The true reason behind scaling features in SVM is the fact, that this classifier is not affine transformation invariant. In other words, if you multiply one feature by a 1000 than a solution given by SVM will be completely different. It has nearly nothing to do with the underlying optimization techniques (although they are affected by these scales problems, they should still converge to global optimum).
Consider an example: you have man and a woman, encoded by their sex and height (two features). Let us assume a very simple case with such data:
0 -> man
1 -> woman
╔═════╦════════╗
║ sex ║ height ║
╠═════╬════════╣
║ 1 ║ 150 ║
╠═════╬════════╣
║ 1 ║ 160 ║
╠═════╬════════╣
║ 1 ║ 170 ║
╠═════╬════════╣
║ 0 ║ 180 ║
╠═════╬════════╣
║ 0 ║ 190 ║
╠═════╬════════╣
║ 0 ║ 200 ║
╚═════╩════════╝
And let us do something silly. Train it to predict the sex of the person, so we are trying to learn f(x,y)=x (ignoring second parameter).

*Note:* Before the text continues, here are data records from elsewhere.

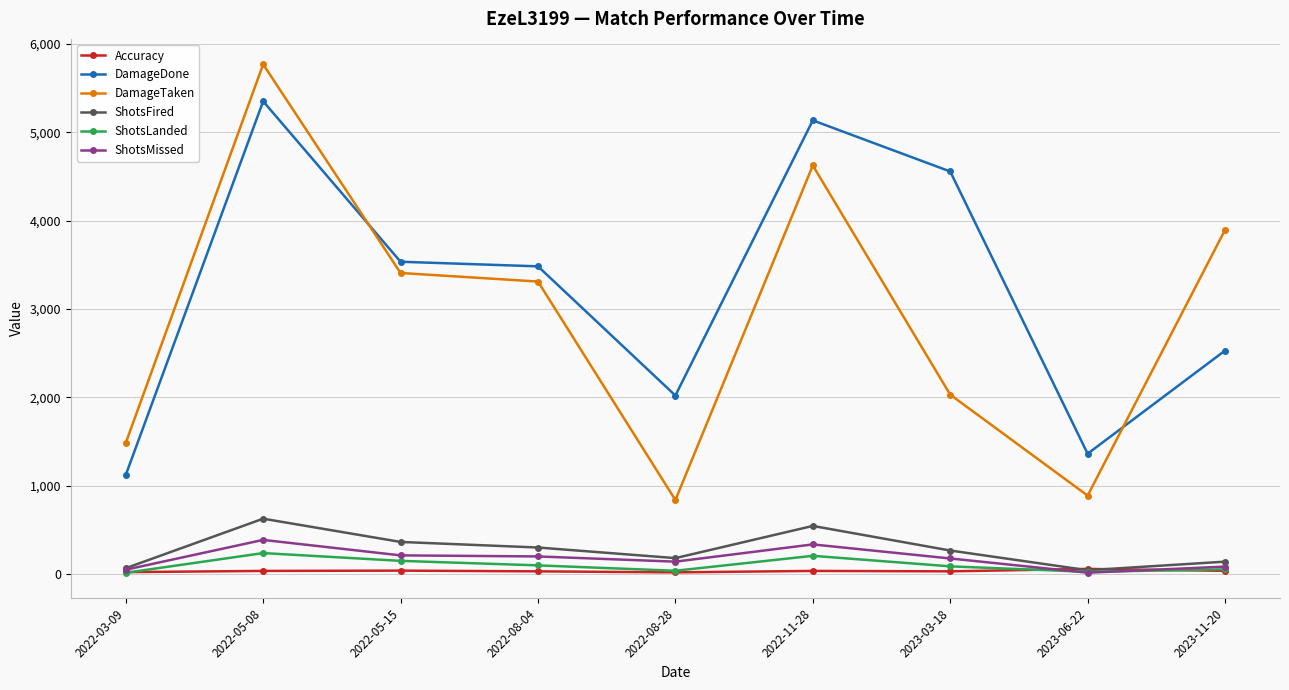

How many series are shown in this chart?

6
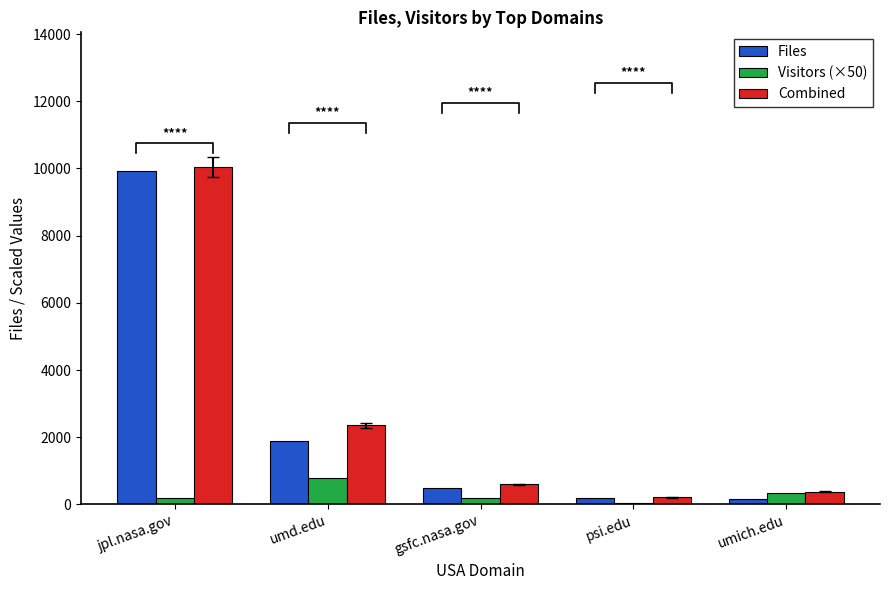

What is the total value across all series at psi.edu?

438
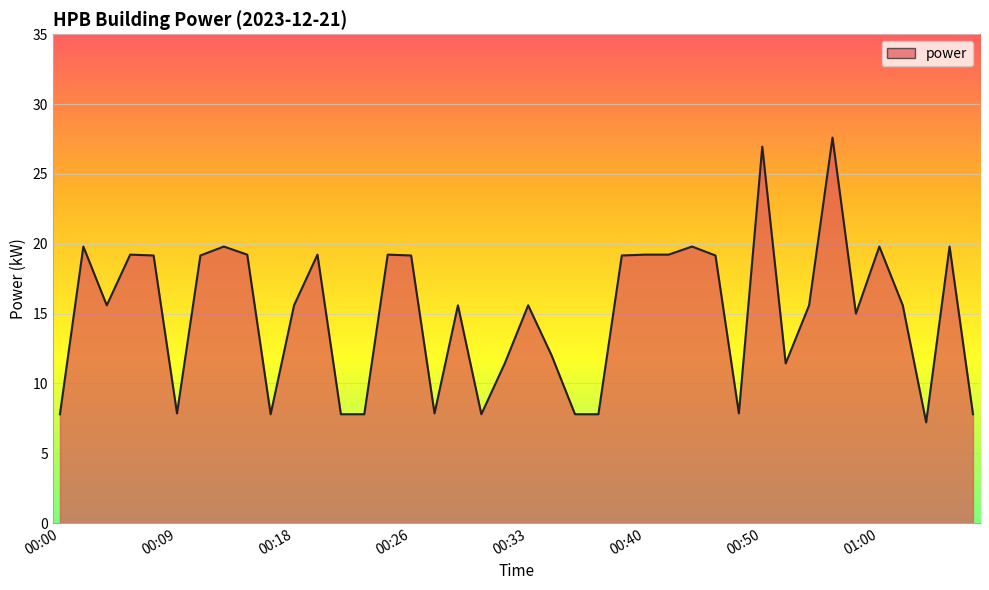

How many lines are shown in the chart?

1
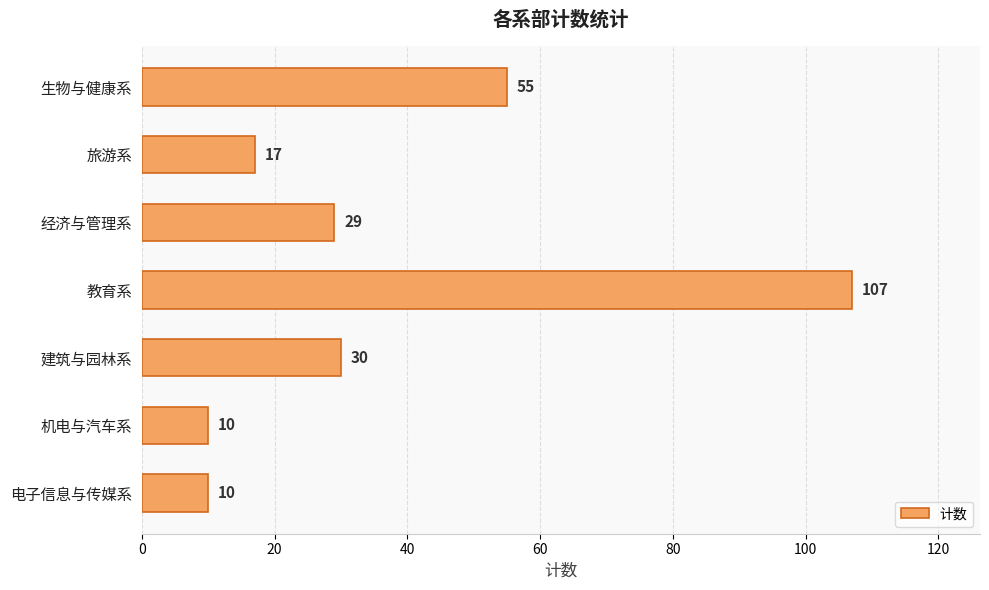

Reading top to bottom, what are all the values shown in this chart?

生物与健康系=55	旅游系=17	经济与管理系=29	教育系=107	建筑与园林系=30	机电与汽车系=10	电子信息与传媒系=10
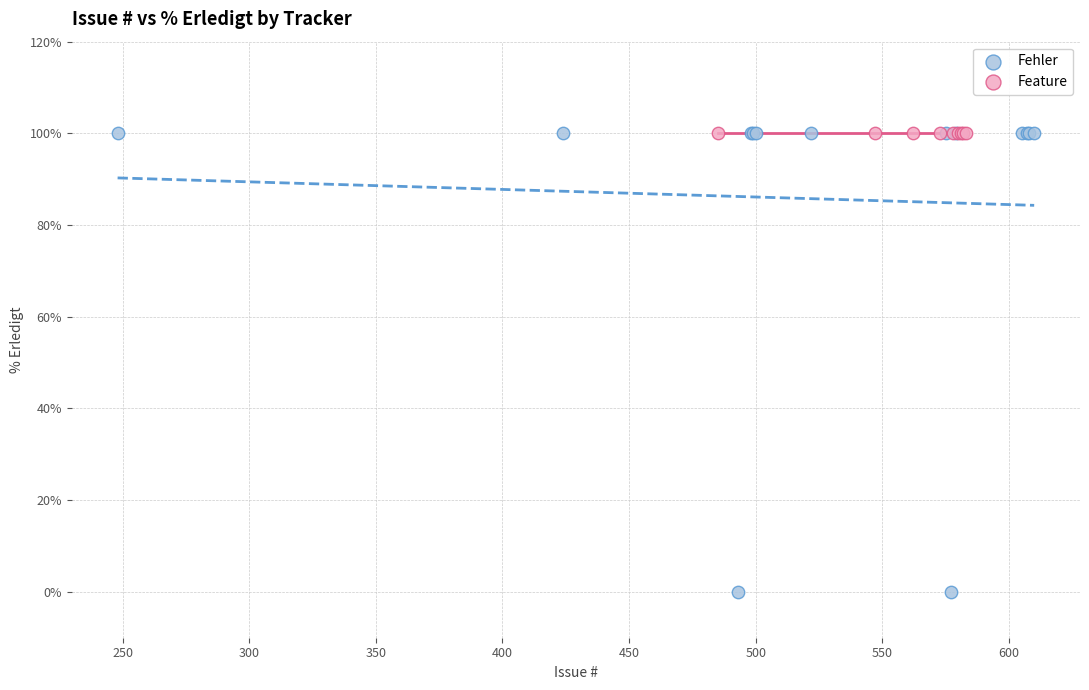

Which series reaches the minimum Y coordinate?

Fehler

It is easy to see, that for such data largest margin classifier will "cut" the plane horizontally somewhere around height "175", so once we get new sample "0 178" (a woman of 178cm height) we get the classification that she is a man.
However, if we scale down everything to [0,1] we get sth like
╔═════╦════════╗
║ sex ║ height ║
╠═════╬════════╣
║ 1 ║ 0.0 ║
╠═════╬════════╣
║ 1 ║ 0.2 ║
╠═════╬════════╣
║ 1 ║ 0.4 ║
╠═════╬════════╣
║ 0 ║ 0.6 ║
╠═════╬════════╣
║ 0 ║ 0.8 ║
╠═════╬════════╣
║ 0 ║ 1.0 ║
╚═════╩════════╝
and now largest margin classifier "cuts" the plane nearly vertically (as expected) and so given new sample "0 178" which is also scaled to around "0 0.56" we get that it is a woman (correct!)
So in general - scaling ensures that just because some features are big it won't lead to using them as a main predictor.